Ordesa
Hay libros salvajes como el de Manuel Vilas, al que Dios confunda por rompernos el alma
Hay libros domesticados que te dan siempre la razón, incluso cuando no la tienes. Y libros de perrera, pobres como chuchos sin dueño, la mayoría cubiertos por las pulgas del papel, que se llaman lepismas y también pececillos de plata, y que se comen las metáforas de las novelas del mismo modo que los piojos chupan la sangre a los perros callejeros. Hay tantas clases de libros como de perros. Perros y libros de todos los tamaños encuadernados en esto o en lo otro, impresos en esta familia tipográfica o en esta otra, ilustrados y sin lustre, de raza o vagabundos. Hay libros que vienen cuando silbas y te agasajan con la furia con la que el perro contonea el cuerpo cuando te ve llegar. Hay libros caniches y libros grandes, de razas oscuras, que se comen a los hijos de las visitas mientras los adultos toman café en el salón.
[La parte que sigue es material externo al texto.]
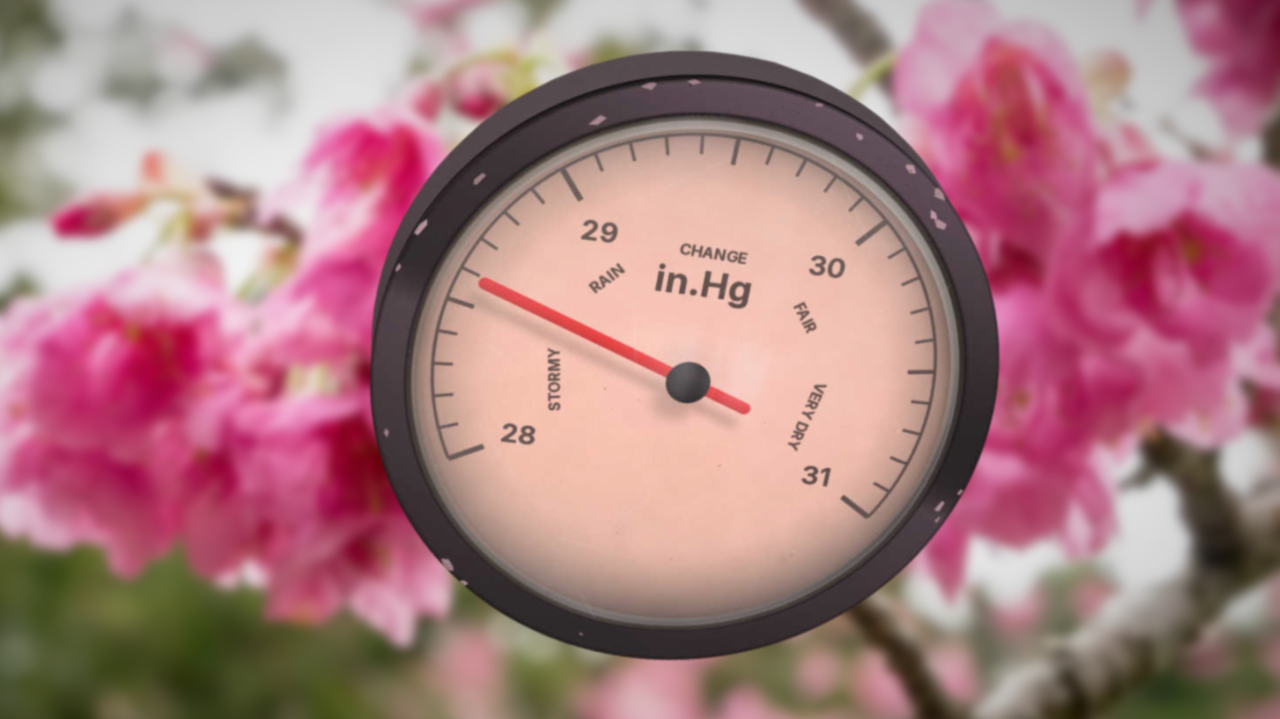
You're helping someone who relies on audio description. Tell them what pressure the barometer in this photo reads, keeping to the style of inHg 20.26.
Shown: inHg 28.6
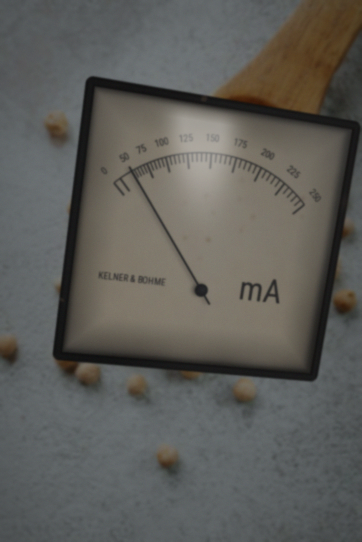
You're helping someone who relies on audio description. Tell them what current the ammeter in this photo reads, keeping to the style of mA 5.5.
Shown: mA 50
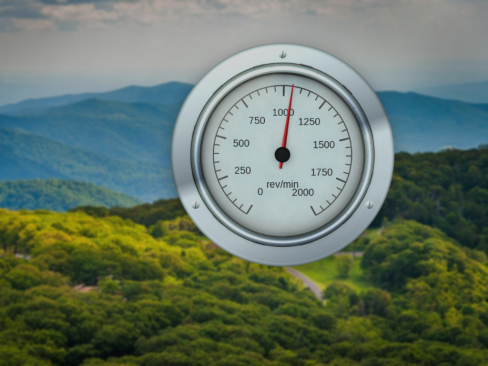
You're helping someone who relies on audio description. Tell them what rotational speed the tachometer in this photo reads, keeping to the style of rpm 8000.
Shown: rpm 1050
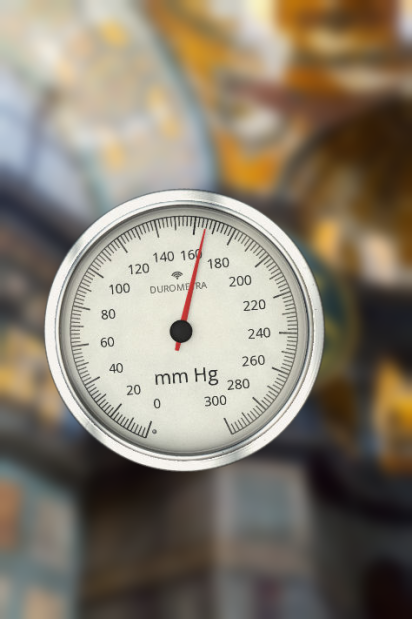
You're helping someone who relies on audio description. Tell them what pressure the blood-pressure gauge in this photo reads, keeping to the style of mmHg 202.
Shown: mmHg 166
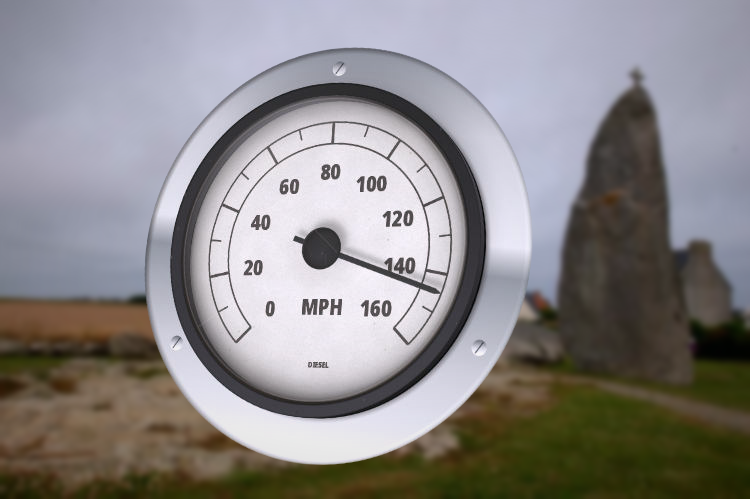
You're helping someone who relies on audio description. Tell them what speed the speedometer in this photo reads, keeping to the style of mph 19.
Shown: mph 145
Y luego están los libros de criadero, que se atiborran de piensos compuestos y hacen menos ejercicio que un rodaballo en una piscifactoría. Los libros de piscifactoría, construidos a partir de lugares comunes, proporcionan al lector un número de calorías insuficiente, además de cantidades ridículas de ácidos grasos tipo Omega 3. A veces no se los distingue de los que nacen en el mar porque hemos perdido el gusto y confundimos la escritura con la caligrafía. Pero donde haya un buen libro de pincho, que se quiten los de serie.
Todo esto era para decir que, además de los mencionados, hay libros salvajes, como la lubina del Cantábrico, pura plata brillando al sol que te duele cuando la pescas. Libros que lees boqueando, como si acabaran de sacarte de la atmósfera, o que te arrastran a las profundidades del océano. Libros como Ordesa, de Manuel Vilas, al que Dios confunda por rompernos el alma.